# HYDROPNICS, Trying it again.



## Meerkat

I'm going to try the hydroponics again since they did so good last year although I couldn't find an organic way to grow hydropnicaly.

Its still better than buying the GMO crap at the stores.

I'll park this here for further reference.






Another one for reference.


----------



## Meerkat

Decided to try to grow as we need until we can build up our preps again. Starting over with greenhouse plants. Here in Florida we should be able to grow some semi tropic plants under cover.

Anyone here use Johnny Seeds? I tried Baker Creek and not real pleased but it could be my fault since last year was trying in many ways for us.


----------



## Meerkat

[ Not changing the subject just saying we still plan on trying aquaponics later on.]
Also thinking about buying some goldfish for later on, let them be growing to a good size in our pond while we study more on the subject. Goldfish are good beginning fish,they can stand all kinds of water temps and abuse,haha. VERY HARDY!. You can grow food with them just as well as the popular ones but you can't eat them.

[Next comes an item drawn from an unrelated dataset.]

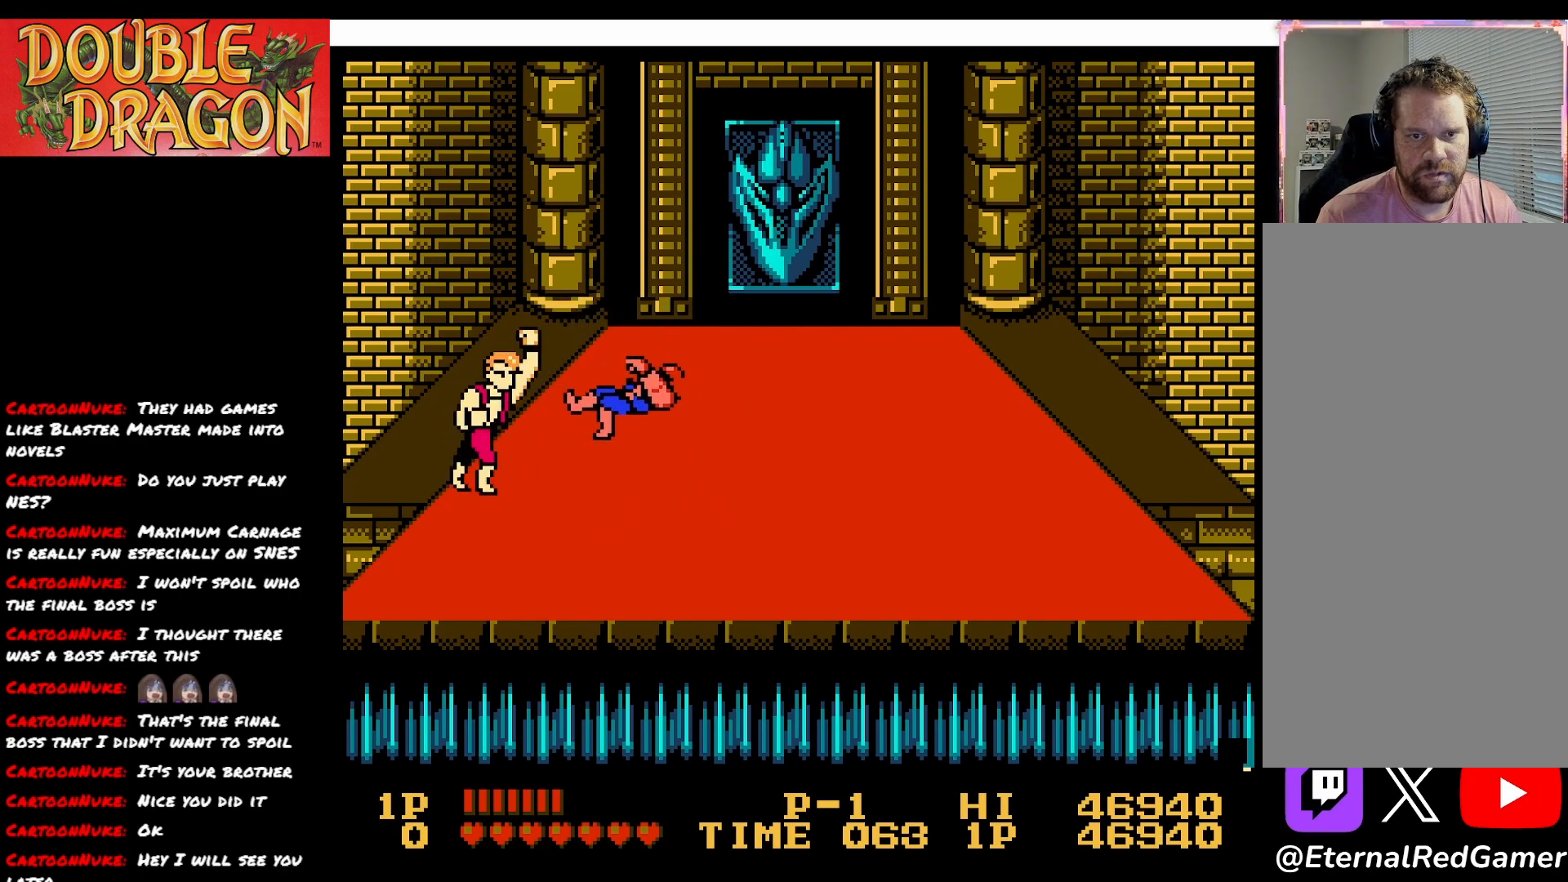
{"buttons": ["A"], "right_stick": "center", "events": [[34, "X", "up"], [84, "X", "down"], [200, "X", "up"], [267, "X", "down"], [384, "X", "up"], [484, "A", "down"]]}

Unlike the tilapia and perch.

I had heard that the popular fish for aquaponics are hard to keep for beginners. The water temp has to be fairly exact for them.


----------



## LincTex

Meerkat said:


> You can grow food with them just as well as the popular ones but you can't eat them.


HA! Who says you can't eat goldfish!?



Meerkat said:


> I had heard that the popular fish for aquaponics are hard to keep for beginners.


I love the quote I read on one site: "At first, you will be a serial fish killer"

HAHA!

http://www.windward.org/notes/notes66/walt66_t.htm

http://howlingmoose.com/09-resource-fair-presentation.pdf


----------



## Meerkat

LincTex said:


> HA! Who says you can't eat goldfish!?
> 
> I love the quote I read on one site: "At first, you will be a serial fish killer"
> 
> HAHA!
> 
> http://www.windward.org/notes/notes66/walt66_t.htm
> 
> http://howlingmoose.com/09-resource-fair-presentation.pdf


 LOl, you may be right, I have heard their cousin , Koi are delicacy's in Japan.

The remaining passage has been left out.